İnkitaya uğratılmaya çalışılan bir medeniyetin sesi, sözü, çığlığı.

Şiiriyle Davudî sesini birleştirmiş, kaynaştırmış, güzelleştirmiş şair.

‘Yedi Güzel Adam’ın gür sesi.

‘Yedi Güzel Adam’ın destansı sesi.

‘Yedi Güzel Adam’ın kılıcı, Hz. Hamza’sı.

Yedi Güzel Adam’ın diğerleri gibi o da Pakdil’den Karakoç’a, oradan da Necip Fazıl’a giden ana yoldan yürüdü. Hepsi de Necip Fazıl’ paltosunda, Karakoç’un gömlek cebinden Pakdil’in not defterinden çıktılar, elhâk. Ama yedisi de özgün yedisi de özgür yedisi de özerktirler; unutulmasın!

İstanbul’da hukuk, Ankara’da edebiyat okudu. Öğretmenlik, kütüphanecilik, daire başkan yardımcılığı, Akabe yayınları ve Mavera dergisi yöneticiliği, DPT’de sözleşmeli yöneticilik, Turgut Özal’ın isteğiyle bir dönem Anavatan Partisi’nden Maraş milletvekilliği yaptı. Bir daha aday olmadı; Meclis’ten, siyasetten İstanbul’a sığındı.

Bulunduğu her ortamın yiğit sesiydi o; her ortamın dev cüssesi, gür sesi aslında bir çocuk yüreği taşıyordu, bin bir hassasiyetiyle.

Betonlaşmış, gökdelenleşmiş devasa şehirlerin künhüne vakıf, onların ipliğini pazara çıkaran şair. ‘Şehirler çıplak/insanlar aç’ gerçeğini modern bir desatinî kahraman sesiyle haykıran şair. Şehirlerin/dünyamızın büyümesiyle insanın daha ‘minnacık’ kaldığının çığlığını kalplere duyuran şair. 

‘Gelen zamanı haber veren’ adam. ‘Gelen zamanların’ şairi.

Modern çağın hilelerine, desiselerine, yüksek yüksek binalarına bakar ve hükmünü, tam on ikiden vururcasına şöyle verir o: ‘Baktığımız her şeyde bir yalan kabuğu.’

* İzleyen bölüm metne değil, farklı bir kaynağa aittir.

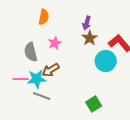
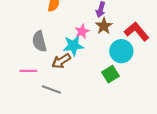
pink star: (55, 43) -> (82, 31), moved
cyan star: (37, 79) -> (73, 46), moved
green square: (94, 104) -> (110, 74), moved

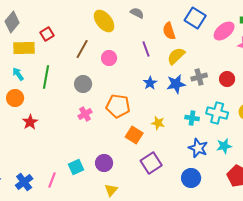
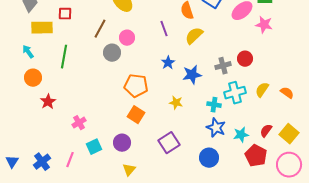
red square: (47, 34) -> (65, 14), turned 32
cyan arrow: (18, 74) -> (28, 52), moved
gray cross: (199, 77) -> (223, 66), moved
gray circle: (83, 84) -> (112, 53), moved
blue star: (176, 84) -> (192, 75), moved
cyan cross: (217, 113) -> (235, 93), turned -30
pink cross: (85, 114) -> (79, 123), moved
cyan cross: (192, 118) -> (214, 105), moved
orange square: (134, 135) -> (136, 115), moved
cyan star: (224, 146) -> (241, 135), moved

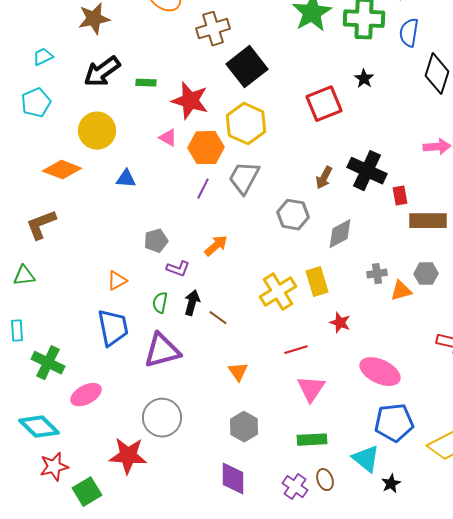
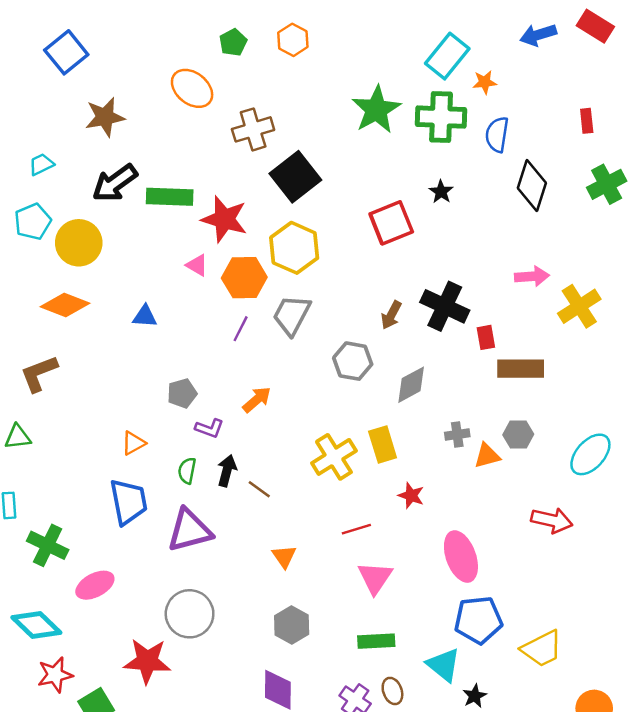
green rectangle: (146, 83) -> (170, 197), size x1.8
yellow circle: (97, 131) -> (79, 243), moved
pink ellipse: (380, 372) -> (461, 557), turned 45

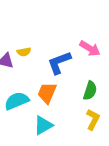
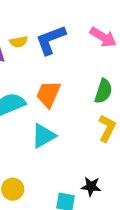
blue L-shape: (59, 63) -> (51, 40), moved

‘Sebeb ey’ diye haykırışı, tüm haksızlıkların zulümlerin ezilmişliklerin çilesini, derdini, acısını hissetmesindendir, bizlere sebepleriyle aktarmasındandır yüreğindekileri: Koca çınarların yankısı da kocaman oluyor demek.

‘Sırtımda insan yüklü bir gök var’ dizesi, sanatçı duyarlığını da açıklamıyor mu onun.

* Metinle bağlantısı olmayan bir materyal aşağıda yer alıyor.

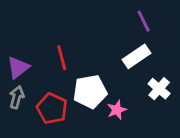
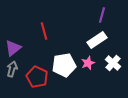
purple line: (144, 21) -> (102, 15), turned 42
red line: (62, 58) -> (44, 31), moved
pink star: (117, 110) -> (88, 63), moved

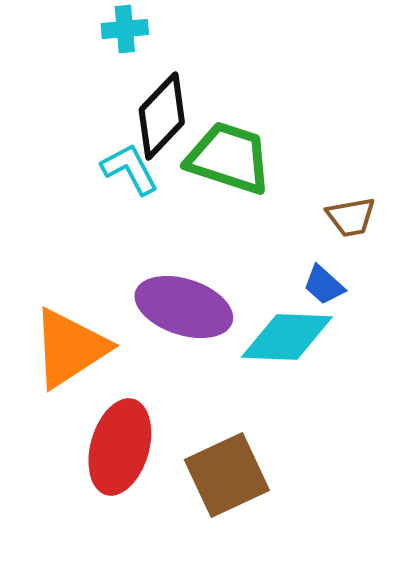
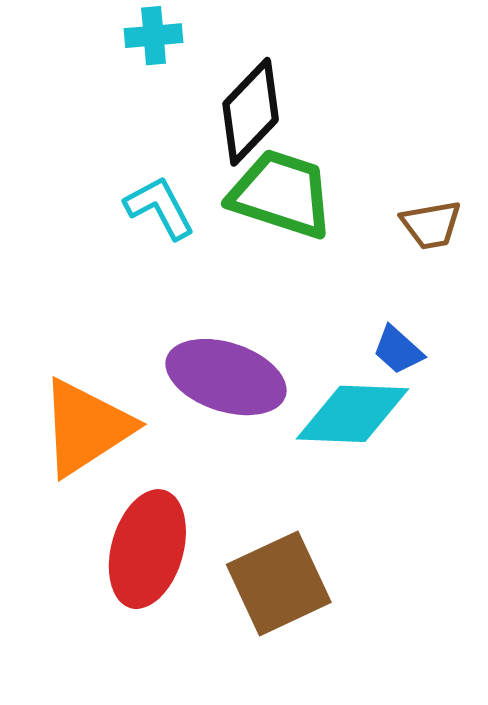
black diamond: (162, 116) -> (251, 112), moved
brown trapezoid: (351, 217) -> (431, 225), moved

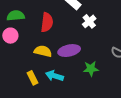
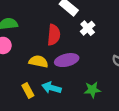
red semicircle: (47, 22) -> (54, 35), moved
green star: (91, 69) -> (92, 90), moved

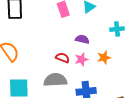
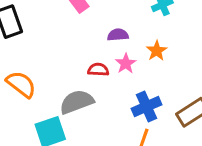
gray semicircle: (55, 80) -> (77, 102), moved

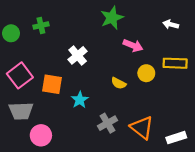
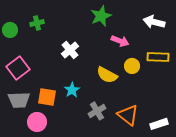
white arrow: (171, 24) -> (154, 22), size x1.5
yellow semicircle: (119, 83) -> (107, 75), size x1.5
orange square: (52, 84) -> (47, 97), moved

‘Dağ gibi kabaran’ yürekti o, tertemiz Maraş Türkçesiyle şiir olup görünen.

‘Zaman içre sürüp gelen’ bir sesti onun şiiri, ‘savaşçı yüreğinden savaşçı yüreklere’ seslenen, yürek içine, ta ‘Boğaziçi’ne seslenen.

Yola Maraş’tan çıkmıştı ya, hem İstanbul’du o, hem Ankara. Hem Anadolu’ydu, hem Rumeli. Hem Sultanahmet’in güvercinleri, Gülhane Parkının ağaçlarıydı, hem Üsküp’ün koca çınarı, Prizren’in Akdere Köprüsü. O Kafkasya’ydı yer yer, Türkistan’dı, Azerbaycan’dı, Pakistan’dı. Vietnam’dı, Somali’ydi,  Kudüs’tü en çok, Mekke’ydi, Medine’ydi.

Hüzündü o biraz da. Hüznün, hüzünlerin, hüzünlerimizin adamıydı:‘Dünyanın en uzun hüznü yağıyor / Yorgun ve yenilmiş insanlığımızın üstüne’ diyordu.

Müslüman yürekli adamdı o; sonuna kadar… ‘Müslüman yürekler bilirim daha / kızdı mı cehennem kesilir sevdi mi cennet /  eller bilirim haşin hoyrat mert / alınlar görmüşüm ki vatanımın coğrafyasıdır / he rkırışığı sorulacak bir hesabı / her çizgisi tarihten bir yaprağı anlatır’ diyordu o gür, o Davudî sesiyle. İnsanının alınyazısını okuyordu çizgi çizgi, nokta nokta, benek benek.

‘İçimde çağlar var, bilmelisin’ diyordu, biliyorduk; çağların künhüne vakıf fanilerdendi zira.

Hayat felsefesi, dizelerinde gizlidir: ‘Bir yüzüm Batıya dönük / Bir yüzüm Doğuya / Arkamda bütün yönler / Önümde kıble!’

Bir çığlıktı, bir isyandı, bir haykırıştı, bir destandı o.

Bir muştu, bir müjde, bir umudun ta kendisiydi o.

‘Müjdenin kurşun yükünü’ taşıyan,

‘İmanın güneş yüzlü çocuğu’ydu zira.